At a news conference March 4, Putin denied that Russian troops had invaded, despite photographic evidence to the contrary. “You can go to a store and buy a uniform,” insisted Putin. This “deniability” was maintained by Defense Minister Sergei Shoigu, who said on March 5 it was “complete nonsense” that Russian troops had invaded Crimea and that he had “no idea” how Russian military vehicles had gotten there.
These bland denials of reality were useful in several ways: They maintained a fig leaf of legitimacy for an illegal intervention; they allowed Russia a chance (not yet taken) to de-escalate an operation that hadn’t officially been acknowledged; and they distanced Putin in case things went badly and Ukrainians were killed.

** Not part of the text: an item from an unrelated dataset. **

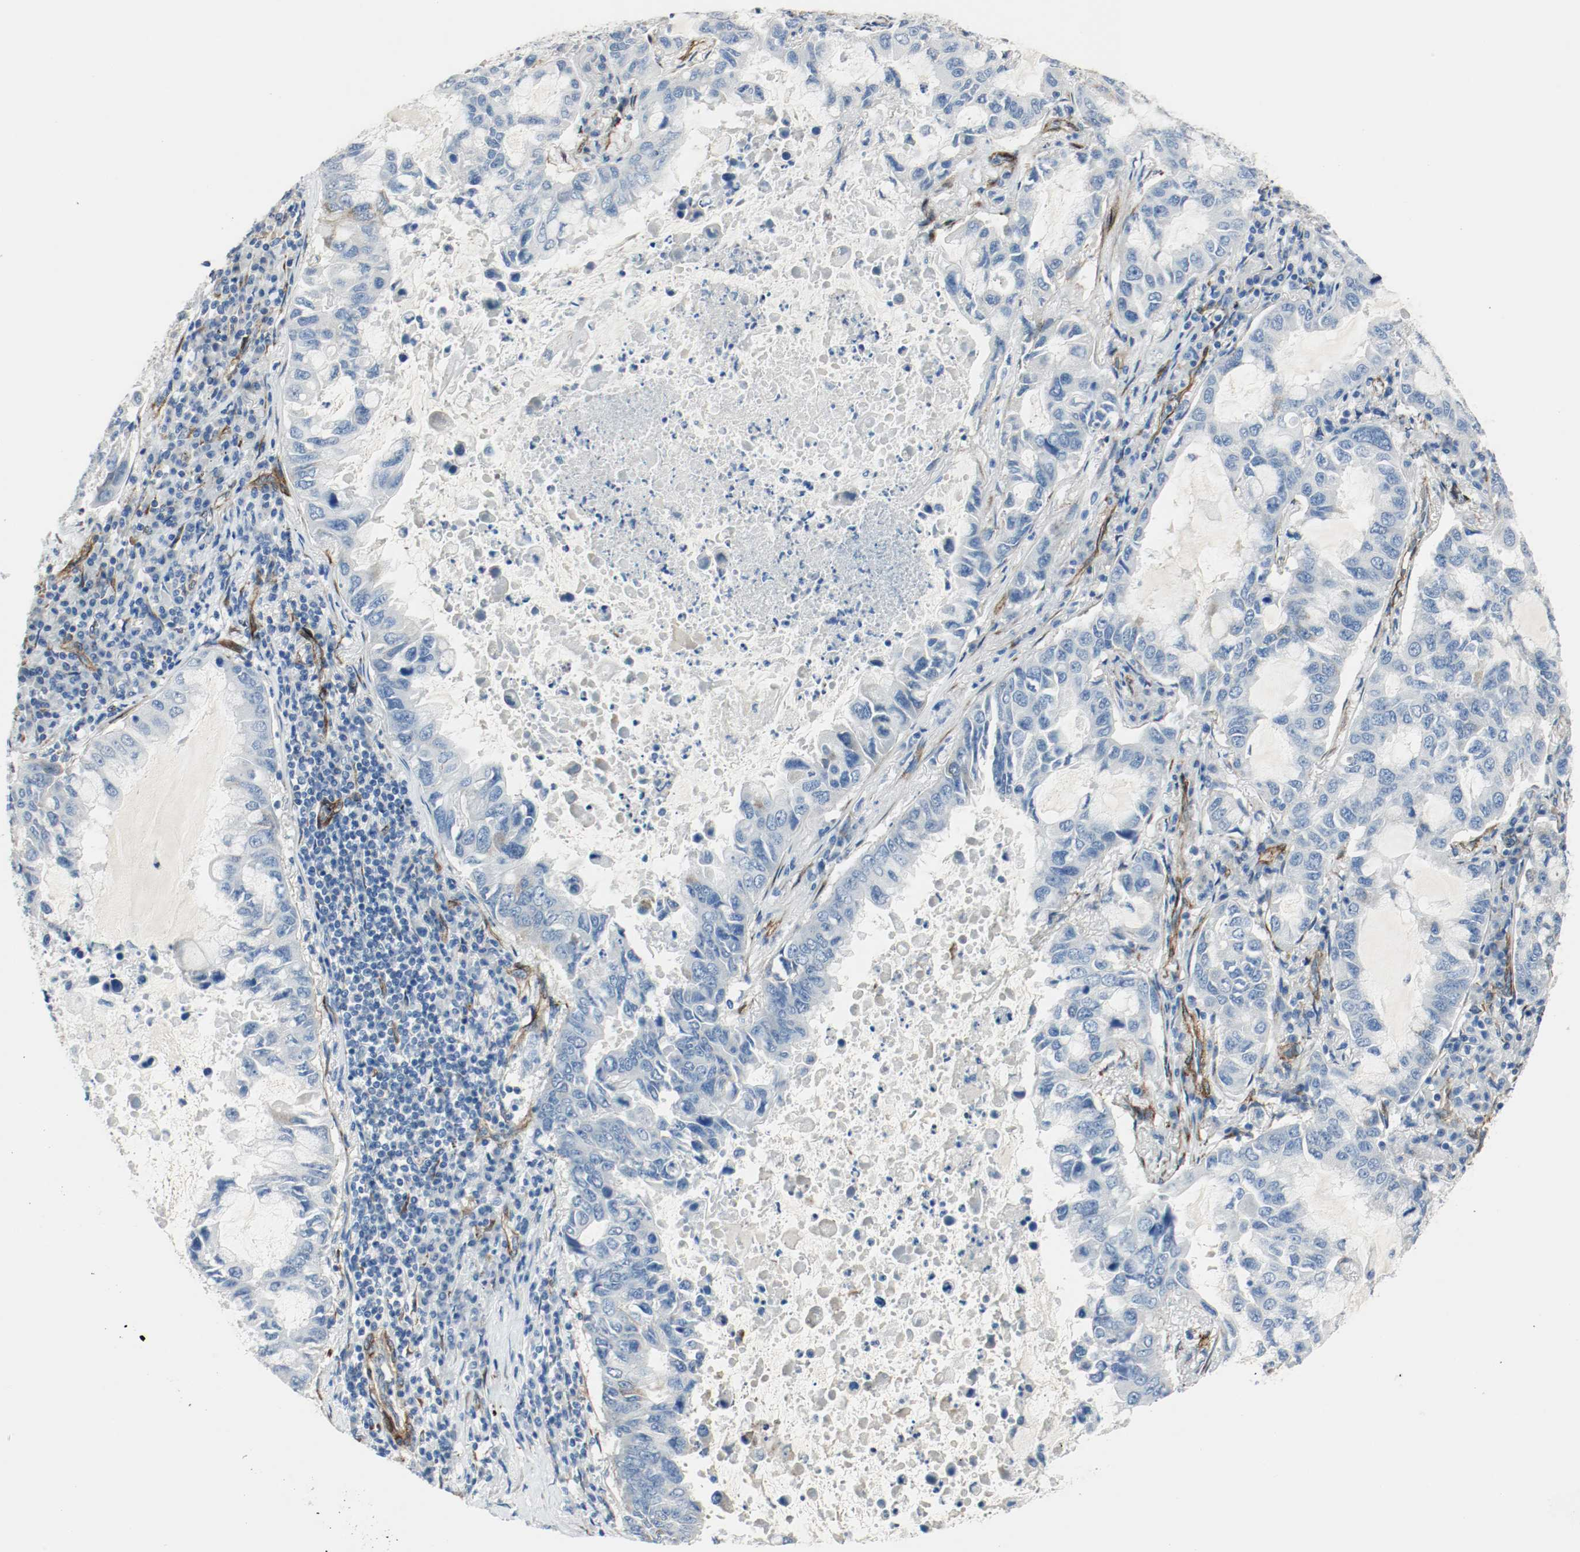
{"staining": {"intensity": "negative", "quantity": "none", "location": "none"}, "tissue": "lung cancer", "cell_type": "Tumor cells", "image_type": "cancer", "snomed": [{"axis": "morphology", "description": "Adenocarcinoma, NOS"}, {"axis": "topography", "description": "Lung"}], "caption": "DAB (3,3'-diaminobenzidine) immunohistochemical staining of lung cancer (adenocarcinoma) reveals no significant positivity in tumor cells.", "gene": "LAMB1", "patient": {"sex": "male", "age": 64}}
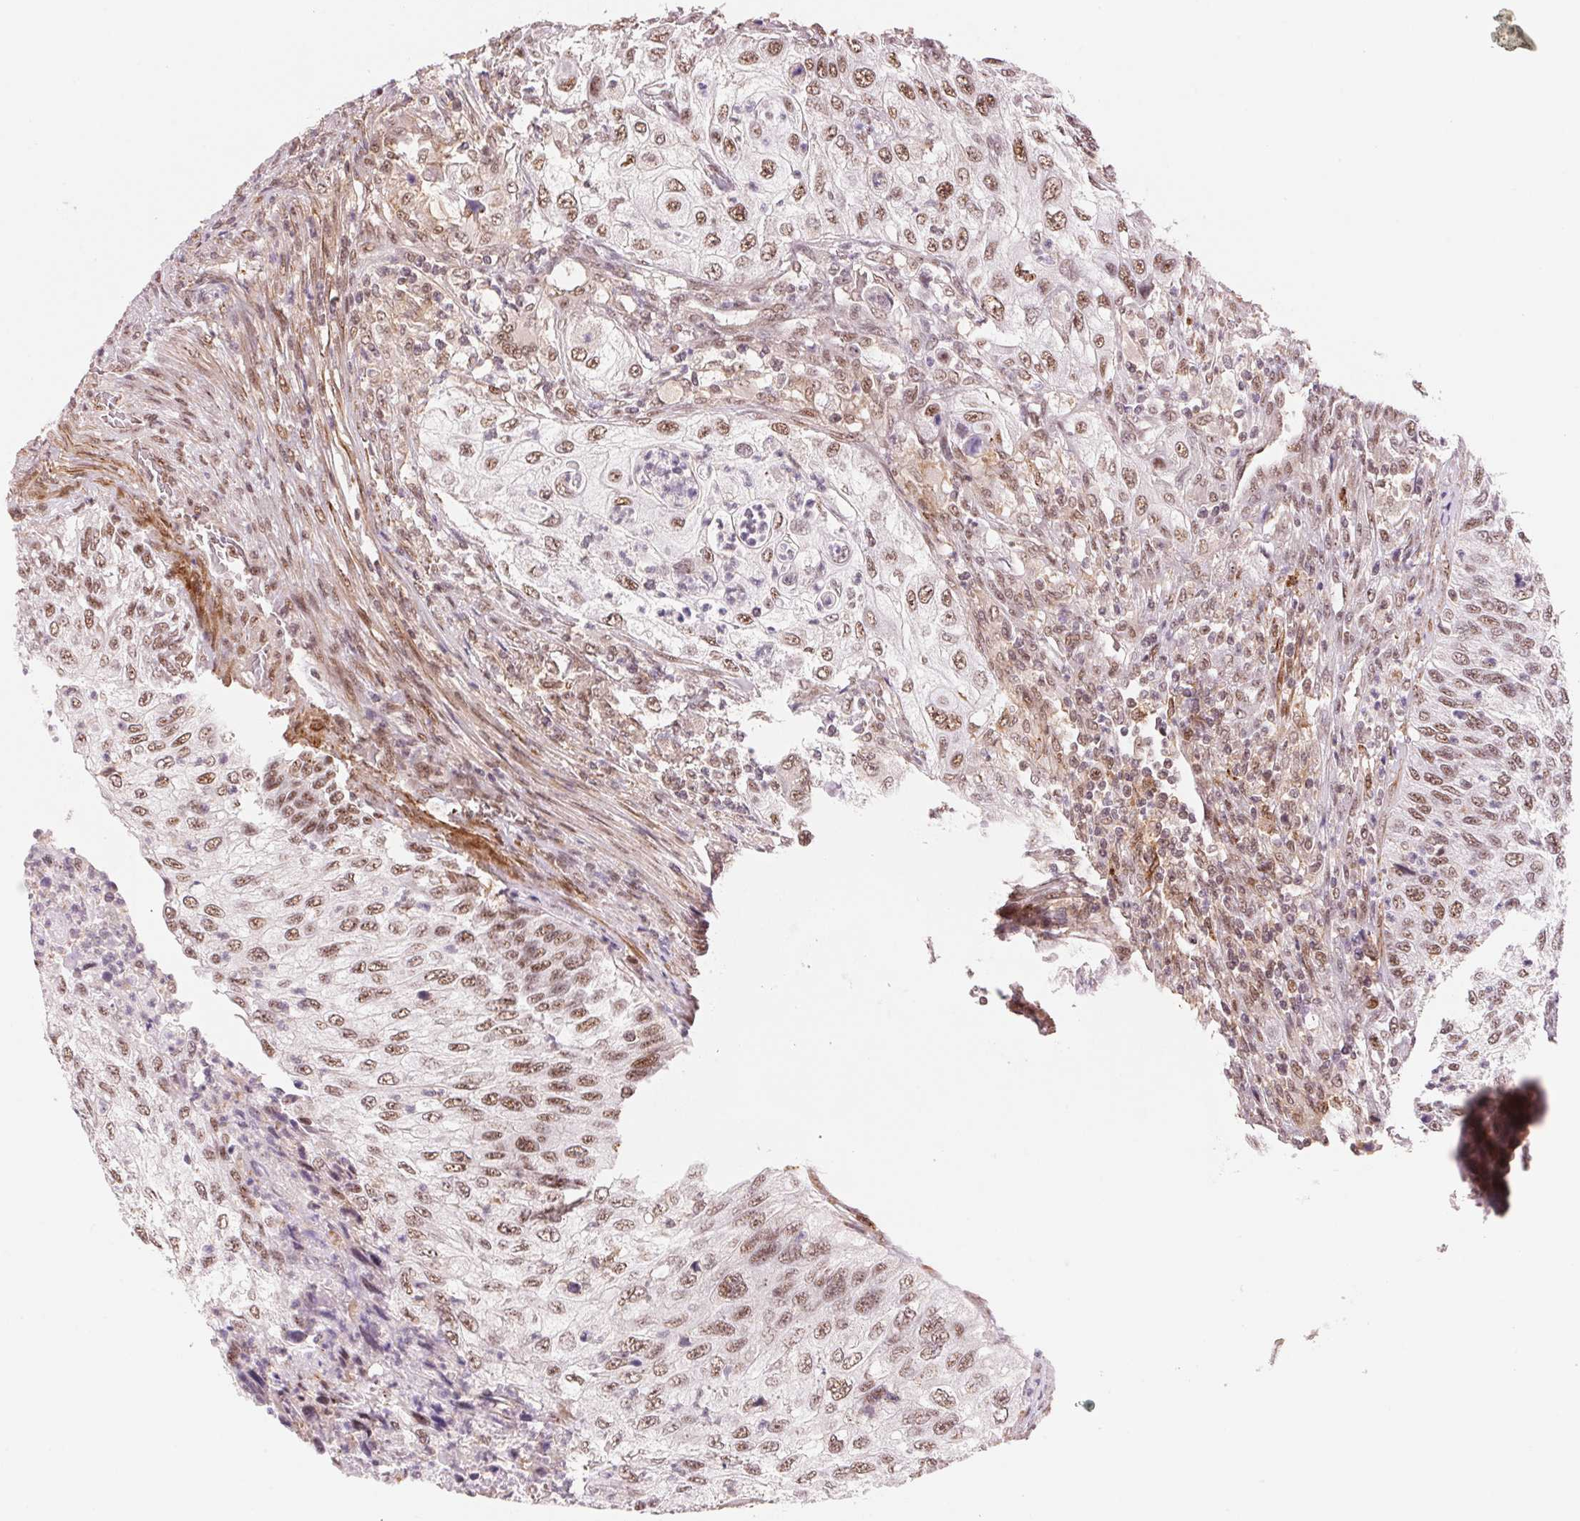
{"staining": {"intensity": "moderate", "quantity": ">75%", "location": "nuclear"}, "tissue": "urothelial cancer", "cell_type": "Tumor cells", "image_type": "cancer", "snomed": [{"axis": "morphology", "description": "Urothelial carcinoma, High grade"}, {"axis": "topography", "description": "Urinary bladder"}], "caption": "Human high-grade urothelial carcinoma stained with a brown dye demonstrates moderate nuclear positive expression in about >75% of tumor cells.", "gene": "HNRNPDL", "patient": {"sex": "female", "age": 60}}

Putin also showed a notable willingness to take risks. So far, there has been almost no bloodshed between Russians and Ukrainians, but Putin couldn’t have known this when he began. That’s why the precision and discipline of Russian forces were crucial. Their professionalism reduced the risk of an incident that could have spiraled out of control.
Finally, Putin prepared a rationale for his intervention — along with the attendant propaganda.
I would add that the Western, and particularly the American response, was slow and largely disinterested.
What happens next might be determined by the domestic response in Crimea. Will the Ukrainian and Tatar minorities begin a resistance campaign against their new rulers, or will they keep their heads down and acquiesce? Even low-level violence might keep Putin too busy to take his next bite later rather than sooner. A peaceful transition would make dislodging Russia all but impossible, and also encourage similar actions by Moscow in eastern Ukraine and perhaps elsewhere.